The gorgeous and normally peaceful Hanalei Bay on Kauai, Hawaii, turned ugly yesterday, Jan. 28 when a surfer was attacked by shark or at least thought that’s what bit him. The victim is a tourist from Minnesota who was surfing by the pier in the beautiful Bay and was bitten as he headed back to shore according to eturbonews. The almost pristine, white sand, two-mile-long Hanalei Bay is the largest bay on the island and a year around playground for swimmers, snorkelers and surfers. Steeped in Hawaiian culture, the area s often referred to as ‘heavenly Hanalei’ for its celestial beauty and serenity. After yesterday’s incident the beach was closed for swimming by the Department of Land and Natural Resources that posted ‘shark sighted’ and ‘no swimming signs in the sands.
The surfer suffered lacerations on both hands but is fine. He was able to drive himself to a local medical facility for observation. Officials are assessing the scene today and will decide if it’s safe for people to go back in the water. If you happen to be on Kauai and were planning a Hanalei Bay outing just be sure to use caution as you should always do in the ocean. Keep your eyes open both for sharks and waves.
There unfortunately were a number of shark attacks throughout the Hawaiian Islands in 2015 according to a listing by the Hawaii government which lists the following 10 tips for beach goer safety:
- Swim, surf, or dive with other people, and don’t move too far away from assistance.
- Stay out of the water at dawn, dusk, and night, when some species of sharks may move inshore to feed. But be aware that tiger sharks are known to bite people at all times of the day. (See graphic below.)
- Do not enter the water if you have open wounds or are bleeding in any way. Sharks can detect blood and body fluids in extremely small concentrations.

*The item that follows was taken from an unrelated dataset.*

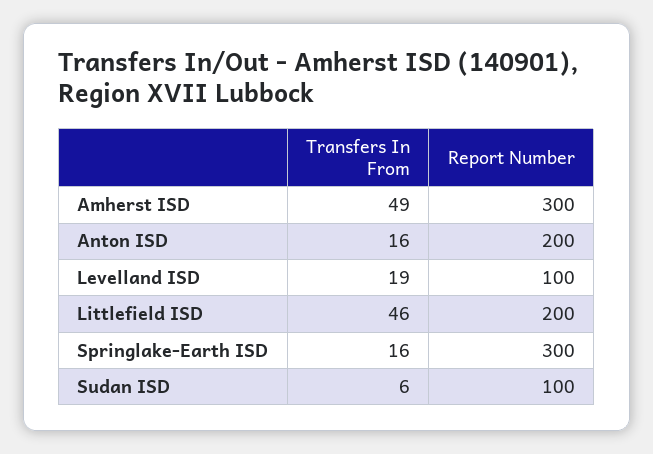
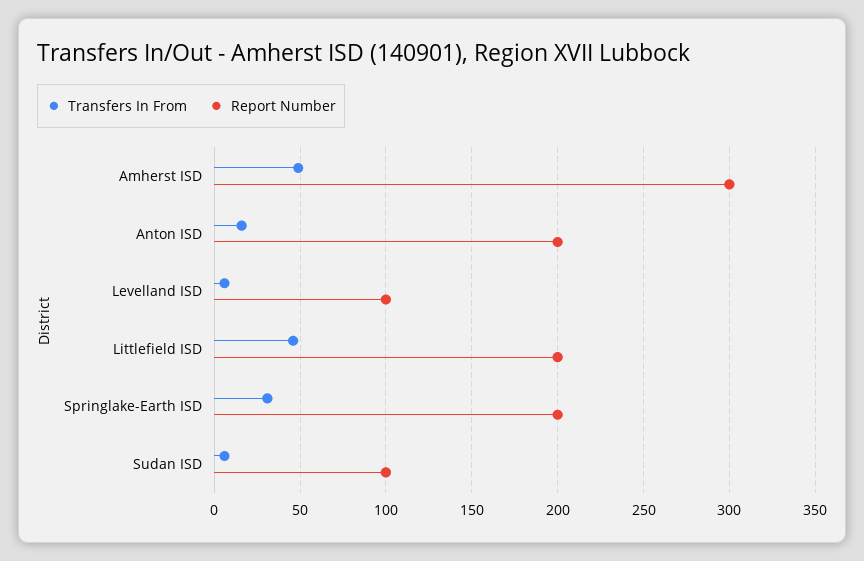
Transfers In From, Levelland ISD: 19 -> 5
Transfers In From, Springlake-Earth ISD: 16 -> 30
Report Number, Springlake-Earth ISD: 300 -> 200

- Avoid murky waters, harbor entrances, and areas near stream mouths (especially after heavy rains), channels, or steep dropoffs. These types of waters are known to be frequented by sharks.
- Do not wear high-contrast clothing or shiny jewelry. Sharks see contrast very well.
- Refrain from excesive splashing; keep pets, which swim erratically, out of the water. Sharks are known to be attracted to such activity.
- Do not enter the water if sharks are known to be present, and leave the water quickly and calmly if one is sighted. Do not provoke or harass a shark, even a small one.
- If fish or turtles start to behave erratically, leave the water. Be alert to the presence of dolphins, as they are prey for some large sharks.
- Remove speared fish from the water or tow them a safe distance behind you. Do not swim near people fishing or spearfishing. Stay away from dead animals in the water.
- Swim or surf at beaches patrolled by lifeguards, and follow their advice.
And while this won’t prevent a shark attack, be sure to apply plenty of sunscreen when exposed to the Hawaiian sunshine.